[Exercise passage]
Genetic Factors Influencing Coagulation Factor XIII B-Subunit Contribute to Risk of Ischemic Stroke.

BACKGROUND AND
PURPOSE: Abnormal coagulation has been implicated in the pathogenesis of ischemic stroke, but how this association is mediated and whether it differs between ischemic stroke subtypes is unknown. We determined the shared genetic risk between 14 coagulation factors and ischemic stroke and its subtypes.
METHODS: Using genome-wide association study results for 14 coagulation factors from the population-based TwinsUK sample (N≈2000 for each factor), meta-analysis results from the METASTROKE consortium ischemic stroke genome-wide association study (12 389 cases, 62 004 controls), and genotype data for 9520 individuals from the WTCCC2 ischemic stroke study (3548 cases, 5972 controls-the largest METASTROKE subsample), we explored shared genetic risk for coagulation and stroke. We performed three analyses: (1) a test for excess concordance (or discordance) in single nucleotide polymorphism effect direction across coagulation and stroke, (2) an estimation of the joint effect of multiple coagulation-associated single nucleotide polymorphisms in stroke, and (3) an evaluation of common genetic risk between coagulation and stroke.

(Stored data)
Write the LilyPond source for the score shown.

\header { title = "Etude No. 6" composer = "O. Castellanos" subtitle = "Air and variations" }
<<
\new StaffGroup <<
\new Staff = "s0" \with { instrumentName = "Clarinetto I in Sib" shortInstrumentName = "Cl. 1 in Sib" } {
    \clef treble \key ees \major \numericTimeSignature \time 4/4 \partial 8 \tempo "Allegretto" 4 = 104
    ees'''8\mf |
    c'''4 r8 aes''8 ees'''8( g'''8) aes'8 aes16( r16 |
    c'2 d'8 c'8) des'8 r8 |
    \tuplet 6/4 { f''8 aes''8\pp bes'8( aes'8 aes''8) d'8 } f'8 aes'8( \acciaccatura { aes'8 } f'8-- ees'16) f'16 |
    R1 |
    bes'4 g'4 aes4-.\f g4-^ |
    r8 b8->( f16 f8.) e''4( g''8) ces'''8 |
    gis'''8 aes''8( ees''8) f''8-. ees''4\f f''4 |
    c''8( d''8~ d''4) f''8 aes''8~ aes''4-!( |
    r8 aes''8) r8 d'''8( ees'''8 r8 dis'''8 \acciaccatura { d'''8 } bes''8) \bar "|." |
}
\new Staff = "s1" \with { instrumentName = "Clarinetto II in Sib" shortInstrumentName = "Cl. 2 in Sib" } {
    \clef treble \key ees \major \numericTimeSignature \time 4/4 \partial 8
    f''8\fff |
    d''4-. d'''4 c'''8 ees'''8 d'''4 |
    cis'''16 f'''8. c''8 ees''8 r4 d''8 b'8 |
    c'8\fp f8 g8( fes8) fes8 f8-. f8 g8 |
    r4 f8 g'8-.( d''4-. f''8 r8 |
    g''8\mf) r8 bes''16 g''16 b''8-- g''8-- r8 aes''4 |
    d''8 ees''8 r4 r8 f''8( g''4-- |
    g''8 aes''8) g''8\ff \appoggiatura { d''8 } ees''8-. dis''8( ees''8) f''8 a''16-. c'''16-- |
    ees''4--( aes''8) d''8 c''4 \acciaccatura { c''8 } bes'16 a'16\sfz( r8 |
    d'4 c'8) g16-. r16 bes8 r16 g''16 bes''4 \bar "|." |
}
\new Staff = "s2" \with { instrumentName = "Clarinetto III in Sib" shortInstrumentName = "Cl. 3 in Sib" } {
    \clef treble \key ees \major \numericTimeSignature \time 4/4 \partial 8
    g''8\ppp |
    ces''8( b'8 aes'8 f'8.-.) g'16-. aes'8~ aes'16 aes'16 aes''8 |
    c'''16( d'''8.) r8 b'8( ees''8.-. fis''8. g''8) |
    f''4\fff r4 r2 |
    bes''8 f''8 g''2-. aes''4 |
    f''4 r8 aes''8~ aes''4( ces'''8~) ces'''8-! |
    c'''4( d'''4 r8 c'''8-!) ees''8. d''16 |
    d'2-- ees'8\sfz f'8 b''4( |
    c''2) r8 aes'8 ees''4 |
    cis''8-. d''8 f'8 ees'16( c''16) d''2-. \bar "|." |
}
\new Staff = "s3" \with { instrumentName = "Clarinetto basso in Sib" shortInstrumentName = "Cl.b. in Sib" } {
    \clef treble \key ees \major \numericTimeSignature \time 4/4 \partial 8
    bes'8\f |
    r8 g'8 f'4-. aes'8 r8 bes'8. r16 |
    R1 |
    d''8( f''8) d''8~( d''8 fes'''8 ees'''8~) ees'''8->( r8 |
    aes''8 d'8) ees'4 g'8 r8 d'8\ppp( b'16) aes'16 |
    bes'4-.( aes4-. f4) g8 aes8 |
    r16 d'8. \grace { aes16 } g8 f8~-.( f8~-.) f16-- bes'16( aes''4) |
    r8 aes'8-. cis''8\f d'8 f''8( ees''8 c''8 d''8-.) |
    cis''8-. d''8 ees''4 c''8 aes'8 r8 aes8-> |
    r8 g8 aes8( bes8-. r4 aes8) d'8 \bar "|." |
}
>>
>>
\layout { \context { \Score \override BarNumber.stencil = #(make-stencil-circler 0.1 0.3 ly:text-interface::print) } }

[To do]
• 1. Name each analysis that the abstract on coagulation factors and ischemic stroke reports was performed.
• 2. In the abstract on coagulation factors and ischemic stroke, write out the stretch from "BACKGROUND AND" through "and its subtypes.".

[Responses to the tasks]
• 1.
1. A test for excess concordance (or discordance) in single nucleotide polymorphism effect direction across coagulation and stroke
2. An estimation of the joint effect of multiple coagulation-associated single nucleotide polymorphisms in stroke
3. An evaluation of common genetic risk between coagulation and stroke

• 2.
BACKGROUND AND
PURPOSE: Abnormal coagulation has been implicated in the pathogenesis of ischemic stroke, but how this association is mediated and whether it differs between ischemic stroke subtypes is unknown. We determined the shared genetic risk between 14 coagulation factors and ischemic stroke and its subtypes.